─── Information shown ───

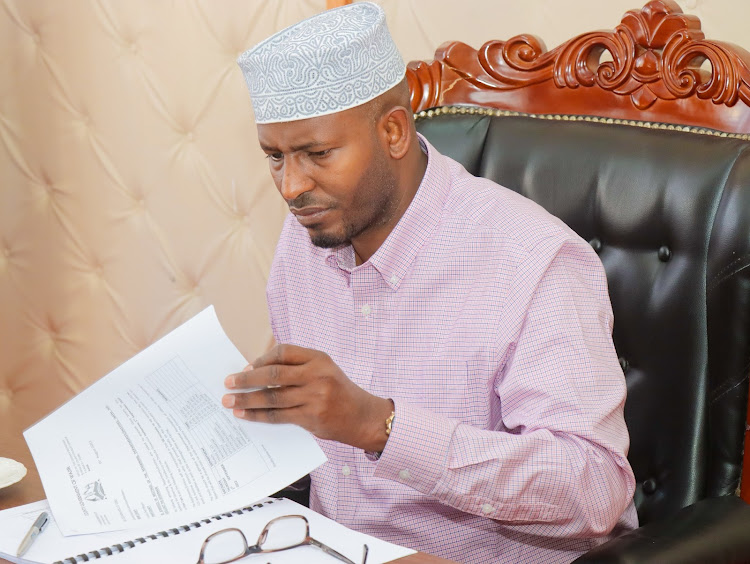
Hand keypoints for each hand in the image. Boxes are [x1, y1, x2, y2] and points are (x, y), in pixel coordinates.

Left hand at [222, 344, 393, 451]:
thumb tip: (255, 373)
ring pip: (273, 397)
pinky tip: (245, 416)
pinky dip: (258, 416)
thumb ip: (296, 368)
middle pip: (273, 374)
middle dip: (246, 379)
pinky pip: (279, 416)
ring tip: (229, 402)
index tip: (245, 367)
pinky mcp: (312, 417)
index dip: (261, 359)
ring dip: (247, 400)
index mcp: (319, 358)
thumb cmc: (338, 391)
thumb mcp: (323, 370)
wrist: (363, 417)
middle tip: (227, 383)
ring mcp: (315, 397)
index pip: (283, 352)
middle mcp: (317, 375)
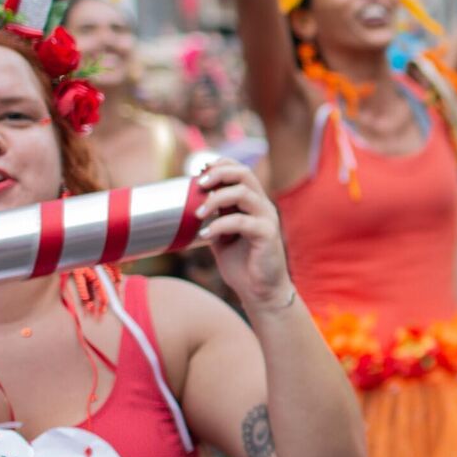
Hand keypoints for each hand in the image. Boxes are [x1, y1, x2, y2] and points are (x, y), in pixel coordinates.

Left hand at [193, 160, 292, 309]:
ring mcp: (267, 219)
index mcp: (253, 203)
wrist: (261, 292)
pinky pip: (241, 221)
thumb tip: (189, 203)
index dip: (220, 165)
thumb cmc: (242, 264)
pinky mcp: (268, 234)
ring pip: (243, 193)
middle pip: (244, 174)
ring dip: (216, 199)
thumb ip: (214, 218)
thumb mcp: (221, 236)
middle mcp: (262, 206)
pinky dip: (219, 225)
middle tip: (198, 184)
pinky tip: (205, 235)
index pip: (241, 170)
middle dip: (218, 174)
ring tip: (198, 213)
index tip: (199, 171)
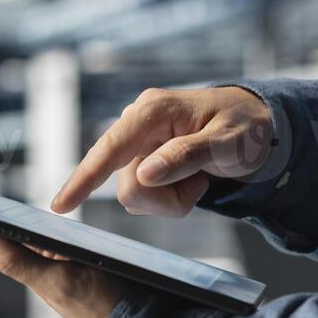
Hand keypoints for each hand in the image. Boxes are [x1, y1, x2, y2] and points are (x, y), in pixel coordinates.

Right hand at [51, 86, 273, 216]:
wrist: (256, 128)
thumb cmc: (245, 128)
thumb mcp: (227, 143)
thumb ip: (186, 156)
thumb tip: (145, 173)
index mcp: (153, 111)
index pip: (110, 148)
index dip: (85, 178)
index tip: (60, 206)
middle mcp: (137, 125)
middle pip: (128, 187)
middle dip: (165, 200)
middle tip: (200, 186)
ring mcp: (138, 145)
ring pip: (136, 197)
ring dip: (171, 200)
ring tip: (199, 178)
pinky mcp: (141, 161)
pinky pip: (144, 197)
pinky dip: (171, 198)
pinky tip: (190, 179)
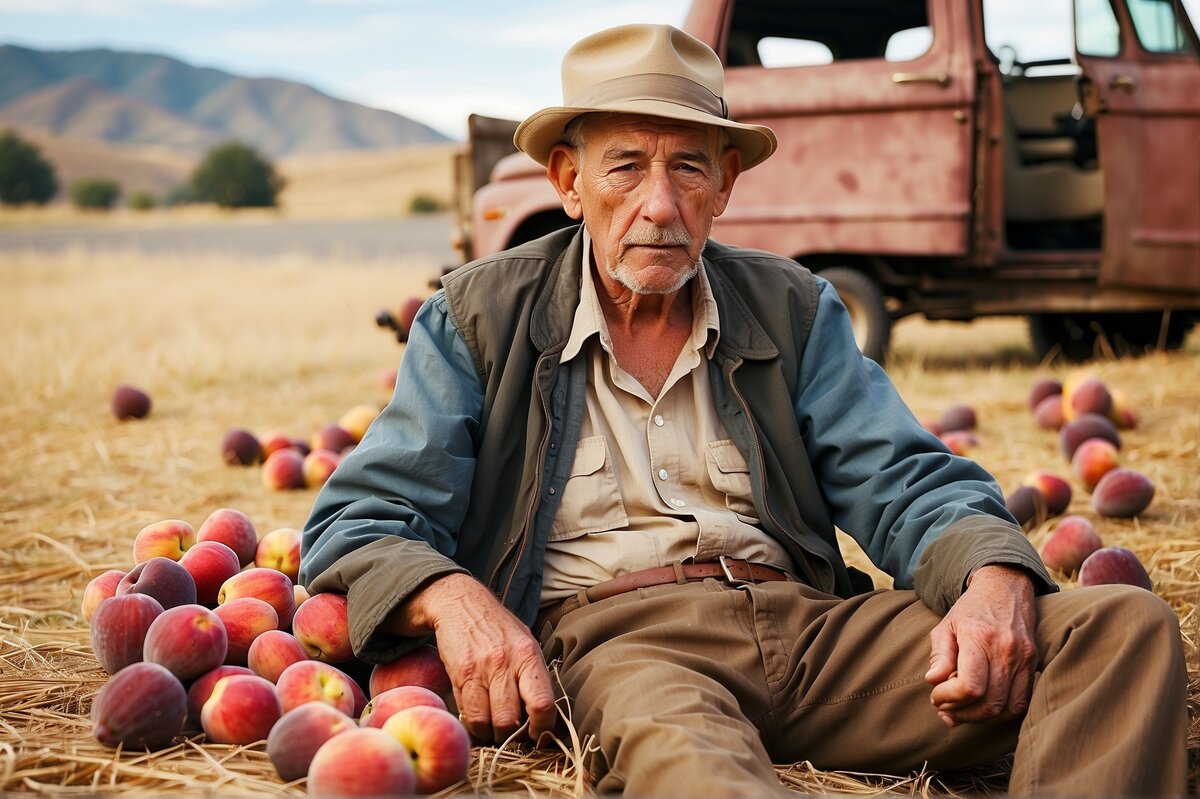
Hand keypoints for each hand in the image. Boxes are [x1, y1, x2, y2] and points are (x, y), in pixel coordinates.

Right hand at [394, 573, 556, 742]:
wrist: (462, 604)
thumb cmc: (498, 628)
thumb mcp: (525, 644)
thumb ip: (534, 676)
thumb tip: (542, 716)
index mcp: (529, 656)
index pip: (542, 703)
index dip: (542, 728)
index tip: (538, 736)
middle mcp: (505, 663)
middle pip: (509, 721)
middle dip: (511, 736)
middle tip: (512, 734)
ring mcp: (480, 669)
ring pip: (485, 723)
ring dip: (489, 733)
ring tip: (492, 727)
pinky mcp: (459, 674)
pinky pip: (466, 712)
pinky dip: (472, 722)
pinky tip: (477, 715)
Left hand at [924, 564, 1037, 727]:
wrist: (1005, 589)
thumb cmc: (970, 610)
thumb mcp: (945, 626)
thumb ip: (939, 655)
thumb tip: (933, 682)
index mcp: (979, 638)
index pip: (970, 686)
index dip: (949, 699)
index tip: (935, 696)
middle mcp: (1006, 650)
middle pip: (989, 703)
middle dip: (962, 713)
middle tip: (944, 708)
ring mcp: (1023, 658)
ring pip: (1007, 708)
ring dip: (980, 717)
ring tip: (960, 710)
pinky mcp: (1033, 664)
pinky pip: (1021, 702)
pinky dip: (1001, 712)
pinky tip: (982, 706)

───

§ **Action item**:
The data above holds the lines to copy: start at the one with "middle mcp: (317, 375)", stop at the one with "index tip: (199, 171)", include both, copy them exactly without pictures, and copy nothing else.

§ **Completed exercise**:
middle mcp: (317, 375)
Hand keypoints for each hand in the image. Boxes are [x1, y1, x2, y2] and points are (x, y), in pixel coordinates.

Left hand at [193, 160, 292, 309]:
ring mcp: (267, 219)
index mcp: (253, 203)
wrist: (261, 292)
pinky pip: (241, 221)
thumb tip: (189, 203)
index dip: (220, 165)
thumb cmc: (242, 264)
pinky mcp: (268, 234)
ring pip: (243, 193)
middle pip: (244, 174)
ring dip: (216, 199)
thumb ip: (214, 218)
thumb mcp: (221, 236)
middle mcp: (262, 206)
pinky dip: (219, 225)
middle tip: (198, 184)
pinky tip: (205, 235)
index pip: (241, 170)
middle dip: (218, 174)
ring tip: (198, 213)
index tip: (199, 171)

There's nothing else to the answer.